- _Action item_
For the material below, return exactly the lines starting at the line containing "subrange(I, S) ->" and ending at the line containing "These deduction guides", both ends included, and no others.

- _Records shown_

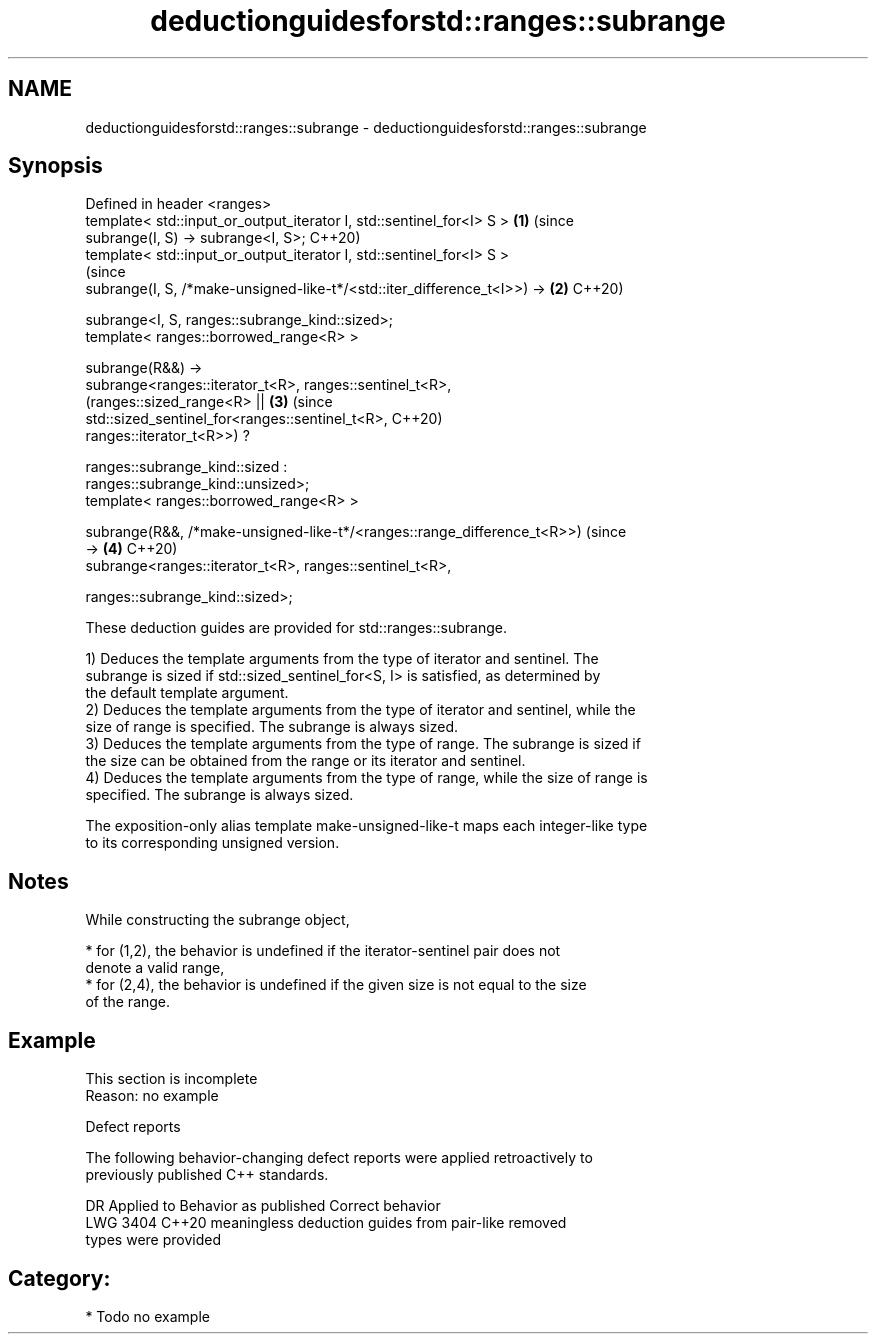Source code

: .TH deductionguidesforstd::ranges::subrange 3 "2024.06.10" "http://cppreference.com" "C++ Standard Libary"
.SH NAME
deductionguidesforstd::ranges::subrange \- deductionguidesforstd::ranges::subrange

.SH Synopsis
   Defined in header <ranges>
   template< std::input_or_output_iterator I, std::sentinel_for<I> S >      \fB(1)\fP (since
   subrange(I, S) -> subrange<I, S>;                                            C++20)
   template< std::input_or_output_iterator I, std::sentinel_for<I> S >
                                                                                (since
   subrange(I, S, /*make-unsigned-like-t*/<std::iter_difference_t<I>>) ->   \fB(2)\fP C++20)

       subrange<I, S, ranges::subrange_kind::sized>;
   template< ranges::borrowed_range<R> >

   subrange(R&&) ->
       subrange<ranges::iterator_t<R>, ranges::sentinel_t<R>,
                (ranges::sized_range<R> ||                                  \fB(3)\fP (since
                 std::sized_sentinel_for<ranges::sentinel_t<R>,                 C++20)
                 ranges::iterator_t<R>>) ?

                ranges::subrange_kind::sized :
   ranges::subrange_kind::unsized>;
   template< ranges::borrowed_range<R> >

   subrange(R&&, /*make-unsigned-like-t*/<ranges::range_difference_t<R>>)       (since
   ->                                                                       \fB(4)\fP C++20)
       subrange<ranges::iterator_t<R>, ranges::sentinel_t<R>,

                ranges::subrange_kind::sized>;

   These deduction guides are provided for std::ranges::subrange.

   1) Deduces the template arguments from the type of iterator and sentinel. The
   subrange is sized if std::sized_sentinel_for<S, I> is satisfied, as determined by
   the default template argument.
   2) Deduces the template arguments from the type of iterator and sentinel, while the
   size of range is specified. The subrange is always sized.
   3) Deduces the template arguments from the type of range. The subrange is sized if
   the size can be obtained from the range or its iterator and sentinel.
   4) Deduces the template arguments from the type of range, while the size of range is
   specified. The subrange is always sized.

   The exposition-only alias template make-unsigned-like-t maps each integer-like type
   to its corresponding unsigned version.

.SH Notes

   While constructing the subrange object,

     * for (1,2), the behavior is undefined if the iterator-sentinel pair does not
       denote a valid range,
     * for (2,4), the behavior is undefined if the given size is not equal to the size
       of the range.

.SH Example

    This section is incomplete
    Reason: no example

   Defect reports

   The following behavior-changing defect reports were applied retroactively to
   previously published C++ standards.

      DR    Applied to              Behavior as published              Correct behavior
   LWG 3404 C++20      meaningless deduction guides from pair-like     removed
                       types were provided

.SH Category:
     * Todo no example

- _Exercise solution_
   subrange(I, S) -> subrange<I, S>;                                            C++20)
   template< std::input_or_output_iterator I, std::sentinel_for<I> S >
                                                                                (since
   subrange(I, S, /*make-unsigned-like-t*/<std::iter_difference_t<I>>) ->   \fB(2)\fP C++20)

       subrange<I, S, ranges::subrange_kind::sized>;
   template< ranges::borrowed_range<R> >

   subrange(R&&) ->
       subrange<ranges::iterator_t<R>, ranges::sentinel_t<R>,
                (ranges::sized_range<R> ||                                  \fB(3)\fP (since
                 std::sized_sentinel_for<ranges::sentinel_t<R>,                 C++20)
                 ranges::iterator_t<R>>) ?

                ranges::subrange_kind::sized :
   ranges::subrange_kind::unsized>;
   template< ranges::borrowed_range<R> >

   subrange(R&&, /*make-unsigned-like-t*/<ranges::range_difference_t<R>>)       (since
   ->                                                                       \fB(4)\fP C++20)
       subrange<ranges::iterator_t<R>, ranges::sentinel_t<R>,

                ranges::subrange_kind::sized>;

   These deduction guides are provided for std::ranges::subrange.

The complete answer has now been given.